Cependant, il rectifia, en passant, la position des îles Arrow et Weasel; puis, il gagna Timor et relâcha à l’île de Savu, où les Hollandais s’étaient établis depuis peu de temps. Là, Cook se ravitailla, et, par une observation soigneuse, détermina sa position par 10° 35′ de latitude sud et 237° 30′ de longitude ouest.

Après cette courte relâche, l’_Endeavour_ atteignit Batavia, où il fut caréné. Mais, après tant de fatigues éprouvées, ce séjour dans un pays malsain, où la fièvre est endémique, fut fatal à l’équipage. Banks, Solander, Cook et la plupart des matelots tombèrent malades; plusieurs moururent, notamment Monckhouse le chirurgien, Tupia et le petit Tayeto. Dix hommes seulement n’éprouvèrent pas les atteintes de la fièvre. Le 27 décembre, l’_Endeavour_ mit en mer, et s’arrêta, le 5 janvier 1771, à l’île du Prince, pour prendre des vivres.
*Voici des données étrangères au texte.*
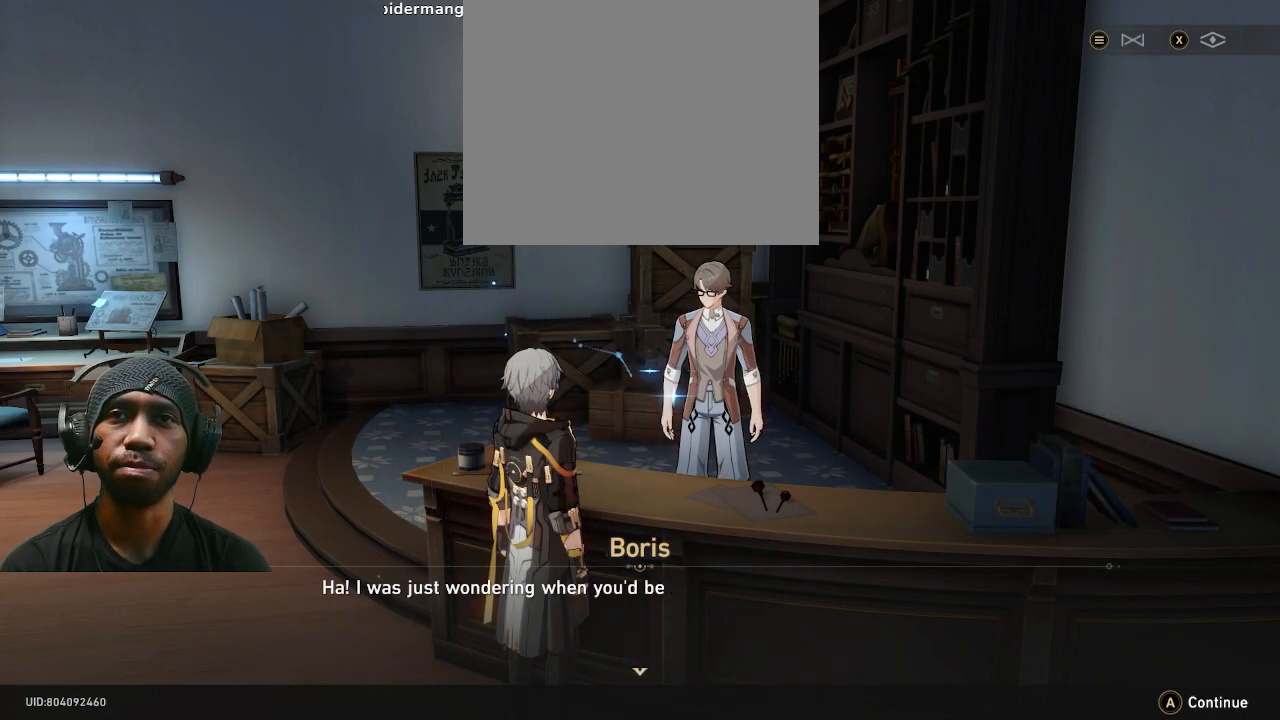
{"dt_ms": 500, "buttons": ["R2"], "left_stick": "center", "right_stick": "center", "button_events": []}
Depuis ce moment, les maladies, qui avaient commencé à sévir parmi l’équipage, s’aggravèrent. Vingt-trois personnes succombèrent, parmi lesquelles on doit particulièrement regretter l’astronome Green.

Après avoir relâché au cap de Bonne-Espérance, où il reçut l’excellent accueil dont il avait si grand besoin, Cook reprit la mer, toucha à Sainte-Hélène, et mouilla aux Dunes, le 11 juin 1772, après une absence qui avait duré près de quatre années.